Denise has also devoted considerable time and effort into winning recognition for civil rights pioneer Prince Hall. Prince Hall – a Revolutionary War era figure who established Black freemasonry, who fought to abolish slavery, petitioned George Washington to allow Black soldier’s to fight in the Revolution, and who blazed a path later picked up by Frederick Douglass and Martin Luther King, Jr. – was in danger of fading into the shadows of history until Denise joined the efforts to win him the recognition he deserves. Thanks to Denise's tireless work and advocacy, the nation’s very first Prince Hall Memorial now resides on the Cambridge Common.
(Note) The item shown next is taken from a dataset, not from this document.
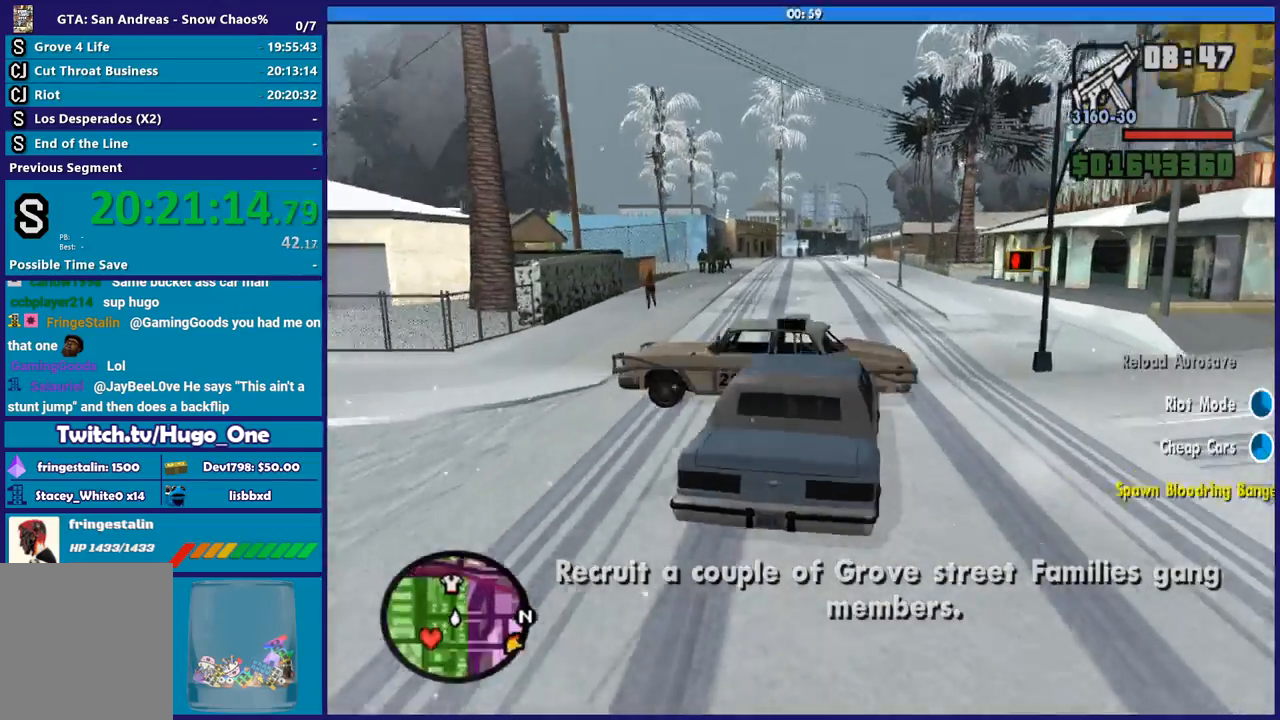
{"buttons": ["R2"], "left_stick": "down-right", "right_stick": "down-right", "button_events": []}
Denise has also used her own story as the nation's first Black, openly-lesbian mayor as an example to others, both to illustrate the inclusive and diverse nature of Cambridge, and to discuss the challenges that still face us as a society. Denise has spoken to audiences all across the country about the work she has had to put into achieving electoral success, about the pains we must all take to speak to one another rather than shouting over one another, and how we all are standing on the shoulders of those who came before us. Denise has used her work as lessons for the upcoming generations, cautioning that tolerance, acceptance, and inclusion can never be taken for granted, and we must all continually recommit to finding ways to build bridges across our community, put one another in each others' shoes, and try to figure out how to work together for the greater good of our communities.